Dieser Steppenwolf aber sollte vierzig Jahre später in den USA so einschlagen, daß Literaturwissenschaftler eine „Germanisierung der Jugend“ kommen sahen. Das war negativ gemeint natürlich. Nie wieder hat ein Autor deutscher Sprache solche Erfolge in der Neuen Welt gehabt wie „Saint Hesse among the Hippies“. San Francisco 1967. Die Begeisterung der Hippies für Hesse ist oft als Mißverständnis erklärt worden.

 

49:17             

Nichts habe man aus dem letzten Krieg gelernt, hatte Hesse im Steppenwolf geschrieben.

 

49:55             

Hesse 1933 mit seinem ältesten Sohn Bruno und seiner dritten Frau Ninon. Er lebte mit ihr in einem eigenen Haus mit weitläufigem Garten in Montagnola.

 

50:09             

Ninon war 18 Jahre jünger als Hesse, Leserin seit dem Peter Camenzind, und sie blieb und schützte ihn bis an sein Lebensende.

 

50:19             

12 Jahre schrieb Hesse an einem Roman, der ihn in das Schulkloster seiner Jugend zurückführte.
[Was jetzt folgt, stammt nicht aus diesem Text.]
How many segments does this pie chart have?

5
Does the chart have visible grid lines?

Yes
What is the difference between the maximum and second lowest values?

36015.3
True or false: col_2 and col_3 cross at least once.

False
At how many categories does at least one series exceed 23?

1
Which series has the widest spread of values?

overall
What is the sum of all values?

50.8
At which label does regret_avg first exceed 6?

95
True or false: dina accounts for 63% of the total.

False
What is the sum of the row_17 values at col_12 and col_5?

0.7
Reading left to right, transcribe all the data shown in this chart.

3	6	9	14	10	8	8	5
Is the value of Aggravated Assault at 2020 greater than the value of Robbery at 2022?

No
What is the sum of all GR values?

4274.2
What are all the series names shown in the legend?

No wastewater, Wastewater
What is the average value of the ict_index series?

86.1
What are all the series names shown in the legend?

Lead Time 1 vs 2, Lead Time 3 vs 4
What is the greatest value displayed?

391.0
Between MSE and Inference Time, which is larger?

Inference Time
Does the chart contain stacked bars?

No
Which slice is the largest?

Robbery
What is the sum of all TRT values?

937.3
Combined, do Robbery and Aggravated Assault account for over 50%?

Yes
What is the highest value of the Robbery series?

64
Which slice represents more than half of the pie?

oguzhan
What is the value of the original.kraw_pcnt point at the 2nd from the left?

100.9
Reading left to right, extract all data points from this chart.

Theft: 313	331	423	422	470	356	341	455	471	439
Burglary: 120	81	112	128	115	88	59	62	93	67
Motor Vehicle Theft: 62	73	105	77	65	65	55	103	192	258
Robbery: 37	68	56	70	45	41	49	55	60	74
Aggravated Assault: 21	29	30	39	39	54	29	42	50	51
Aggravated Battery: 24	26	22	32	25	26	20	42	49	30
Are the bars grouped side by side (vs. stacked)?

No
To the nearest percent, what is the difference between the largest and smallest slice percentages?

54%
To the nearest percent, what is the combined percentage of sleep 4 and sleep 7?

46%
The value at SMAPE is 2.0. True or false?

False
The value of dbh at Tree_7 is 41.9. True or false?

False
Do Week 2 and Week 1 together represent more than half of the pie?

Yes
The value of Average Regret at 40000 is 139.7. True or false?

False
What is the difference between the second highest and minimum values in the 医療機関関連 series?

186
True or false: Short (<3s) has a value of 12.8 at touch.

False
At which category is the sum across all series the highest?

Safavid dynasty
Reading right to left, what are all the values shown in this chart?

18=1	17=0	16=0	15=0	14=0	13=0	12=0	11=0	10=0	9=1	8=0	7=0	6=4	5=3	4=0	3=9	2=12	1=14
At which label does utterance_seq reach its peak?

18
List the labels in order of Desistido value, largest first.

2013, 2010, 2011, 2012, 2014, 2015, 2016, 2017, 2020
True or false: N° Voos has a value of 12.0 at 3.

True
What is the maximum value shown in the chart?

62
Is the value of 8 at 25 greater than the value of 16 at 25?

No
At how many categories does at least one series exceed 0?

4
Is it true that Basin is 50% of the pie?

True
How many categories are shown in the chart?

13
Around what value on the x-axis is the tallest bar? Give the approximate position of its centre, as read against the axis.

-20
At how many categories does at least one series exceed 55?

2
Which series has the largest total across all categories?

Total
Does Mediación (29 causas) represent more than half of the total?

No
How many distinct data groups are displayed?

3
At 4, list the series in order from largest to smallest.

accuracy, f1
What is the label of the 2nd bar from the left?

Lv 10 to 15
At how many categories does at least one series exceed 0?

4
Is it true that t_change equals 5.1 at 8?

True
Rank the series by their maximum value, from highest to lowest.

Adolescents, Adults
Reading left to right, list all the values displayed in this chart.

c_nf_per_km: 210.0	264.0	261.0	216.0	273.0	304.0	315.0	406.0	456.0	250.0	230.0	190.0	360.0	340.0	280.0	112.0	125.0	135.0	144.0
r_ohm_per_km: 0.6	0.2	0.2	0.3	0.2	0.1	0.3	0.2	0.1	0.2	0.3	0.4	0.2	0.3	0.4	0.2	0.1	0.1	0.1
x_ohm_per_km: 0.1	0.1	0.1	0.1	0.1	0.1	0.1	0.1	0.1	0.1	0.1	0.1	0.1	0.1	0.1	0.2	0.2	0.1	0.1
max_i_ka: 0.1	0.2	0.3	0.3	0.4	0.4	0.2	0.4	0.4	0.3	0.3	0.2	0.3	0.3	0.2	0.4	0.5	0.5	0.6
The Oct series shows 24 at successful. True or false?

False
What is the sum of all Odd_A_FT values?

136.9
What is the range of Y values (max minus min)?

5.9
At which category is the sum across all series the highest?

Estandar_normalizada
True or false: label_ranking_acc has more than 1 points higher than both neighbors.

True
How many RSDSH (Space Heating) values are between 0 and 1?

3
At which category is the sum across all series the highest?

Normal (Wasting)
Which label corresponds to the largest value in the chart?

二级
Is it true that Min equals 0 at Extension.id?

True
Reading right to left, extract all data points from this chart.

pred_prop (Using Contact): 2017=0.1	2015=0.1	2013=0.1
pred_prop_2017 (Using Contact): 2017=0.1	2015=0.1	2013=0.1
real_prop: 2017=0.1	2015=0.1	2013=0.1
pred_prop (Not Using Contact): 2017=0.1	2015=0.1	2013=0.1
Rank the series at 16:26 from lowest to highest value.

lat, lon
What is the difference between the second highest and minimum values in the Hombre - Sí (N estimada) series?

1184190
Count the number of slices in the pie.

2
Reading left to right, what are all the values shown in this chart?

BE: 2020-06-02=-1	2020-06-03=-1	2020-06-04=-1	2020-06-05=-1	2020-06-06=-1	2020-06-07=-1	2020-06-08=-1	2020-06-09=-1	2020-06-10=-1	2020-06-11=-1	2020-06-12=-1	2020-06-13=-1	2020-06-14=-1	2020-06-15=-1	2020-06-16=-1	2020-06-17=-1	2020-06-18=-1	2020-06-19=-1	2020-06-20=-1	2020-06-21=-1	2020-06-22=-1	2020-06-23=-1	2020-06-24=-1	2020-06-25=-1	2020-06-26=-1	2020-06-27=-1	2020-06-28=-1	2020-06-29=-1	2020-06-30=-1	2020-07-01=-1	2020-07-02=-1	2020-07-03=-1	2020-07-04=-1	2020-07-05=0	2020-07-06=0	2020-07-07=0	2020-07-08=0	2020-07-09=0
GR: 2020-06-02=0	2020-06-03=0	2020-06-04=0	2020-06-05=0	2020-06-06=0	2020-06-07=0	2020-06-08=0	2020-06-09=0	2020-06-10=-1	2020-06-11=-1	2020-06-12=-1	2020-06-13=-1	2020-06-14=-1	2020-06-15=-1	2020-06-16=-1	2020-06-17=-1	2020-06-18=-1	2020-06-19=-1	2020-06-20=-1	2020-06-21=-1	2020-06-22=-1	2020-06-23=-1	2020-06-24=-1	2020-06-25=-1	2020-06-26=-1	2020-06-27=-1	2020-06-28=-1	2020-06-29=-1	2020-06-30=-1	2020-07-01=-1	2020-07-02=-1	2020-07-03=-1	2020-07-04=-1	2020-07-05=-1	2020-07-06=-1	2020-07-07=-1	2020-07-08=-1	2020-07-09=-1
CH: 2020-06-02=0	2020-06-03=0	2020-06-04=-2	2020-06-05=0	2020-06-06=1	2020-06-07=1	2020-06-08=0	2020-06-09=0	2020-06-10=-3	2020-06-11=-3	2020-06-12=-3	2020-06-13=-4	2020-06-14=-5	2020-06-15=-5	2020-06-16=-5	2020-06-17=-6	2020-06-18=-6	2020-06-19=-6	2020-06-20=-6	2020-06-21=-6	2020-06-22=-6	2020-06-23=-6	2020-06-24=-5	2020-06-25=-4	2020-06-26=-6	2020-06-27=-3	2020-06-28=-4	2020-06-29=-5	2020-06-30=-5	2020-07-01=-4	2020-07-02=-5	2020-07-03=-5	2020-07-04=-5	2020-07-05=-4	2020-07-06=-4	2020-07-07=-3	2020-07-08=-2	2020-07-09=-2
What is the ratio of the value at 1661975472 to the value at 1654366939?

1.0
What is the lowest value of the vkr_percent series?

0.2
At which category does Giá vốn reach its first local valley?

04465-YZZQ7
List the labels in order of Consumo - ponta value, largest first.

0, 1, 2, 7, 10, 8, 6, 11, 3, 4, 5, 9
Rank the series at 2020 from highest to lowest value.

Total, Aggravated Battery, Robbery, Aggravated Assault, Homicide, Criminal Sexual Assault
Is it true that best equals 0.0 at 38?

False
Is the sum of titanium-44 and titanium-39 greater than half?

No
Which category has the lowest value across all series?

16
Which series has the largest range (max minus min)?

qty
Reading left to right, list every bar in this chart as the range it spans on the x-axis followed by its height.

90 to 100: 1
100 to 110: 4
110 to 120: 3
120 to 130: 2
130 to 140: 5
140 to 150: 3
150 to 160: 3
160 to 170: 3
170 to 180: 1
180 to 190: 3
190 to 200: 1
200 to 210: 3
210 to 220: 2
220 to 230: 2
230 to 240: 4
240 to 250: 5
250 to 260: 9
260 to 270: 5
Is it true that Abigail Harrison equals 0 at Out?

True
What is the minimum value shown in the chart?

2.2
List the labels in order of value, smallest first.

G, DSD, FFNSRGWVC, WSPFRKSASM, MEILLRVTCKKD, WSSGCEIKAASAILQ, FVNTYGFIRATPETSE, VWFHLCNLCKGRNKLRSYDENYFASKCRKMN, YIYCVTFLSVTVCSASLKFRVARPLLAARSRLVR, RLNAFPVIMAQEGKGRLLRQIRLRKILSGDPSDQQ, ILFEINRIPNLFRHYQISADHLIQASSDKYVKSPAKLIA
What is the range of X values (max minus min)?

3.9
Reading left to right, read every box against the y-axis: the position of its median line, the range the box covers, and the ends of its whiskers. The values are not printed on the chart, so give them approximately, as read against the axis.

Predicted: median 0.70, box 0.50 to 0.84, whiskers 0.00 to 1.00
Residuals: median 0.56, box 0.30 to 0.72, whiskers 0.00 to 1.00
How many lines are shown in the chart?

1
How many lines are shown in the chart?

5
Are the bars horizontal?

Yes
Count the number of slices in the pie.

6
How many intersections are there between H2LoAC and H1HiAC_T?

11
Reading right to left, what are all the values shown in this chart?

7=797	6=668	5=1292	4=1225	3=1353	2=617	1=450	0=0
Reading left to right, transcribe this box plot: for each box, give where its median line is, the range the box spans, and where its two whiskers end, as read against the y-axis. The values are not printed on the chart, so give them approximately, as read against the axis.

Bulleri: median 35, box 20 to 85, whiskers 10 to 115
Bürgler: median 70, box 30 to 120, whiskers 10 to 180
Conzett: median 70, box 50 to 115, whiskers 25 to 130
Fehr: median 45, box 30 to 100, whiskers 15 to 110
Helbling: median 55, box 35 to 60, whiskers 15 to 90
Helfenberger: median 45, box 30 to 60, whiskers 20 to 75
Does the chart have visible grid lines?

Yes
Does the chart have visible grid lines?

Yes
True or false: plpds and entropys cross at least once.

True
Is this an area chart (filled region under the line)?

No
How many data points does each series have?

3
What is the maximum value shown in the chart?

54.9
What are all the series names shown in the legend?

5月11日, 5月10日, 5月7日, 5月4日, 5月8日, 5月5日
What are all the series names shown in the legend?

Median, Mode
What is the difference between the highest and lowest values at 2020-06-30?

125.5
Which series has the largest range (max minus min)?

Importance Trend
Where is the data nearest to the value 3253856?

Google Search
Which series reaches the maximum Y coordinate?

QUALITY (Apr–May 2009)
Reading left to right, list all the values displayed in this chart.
Das Glasperlenspiel war sein letztes großes Werk. Entwurf einer auf den Geist, nicht die Macht gegründeten Gegenwelt. In Deutschland konnte das Buch nicht erscheinen. Nach dem Krieg trug es seinem Autor den Nobelpreis ein.

 

51:19             

Ein Grabstein auf dem Friedhof von Sant´Abbondio bei Montagnola. Hesse starb im August 1962. Jede neue Generation, die sich finden und definieren muß, entdeckt ihn wieder. Sein Stück wird noch gespielt.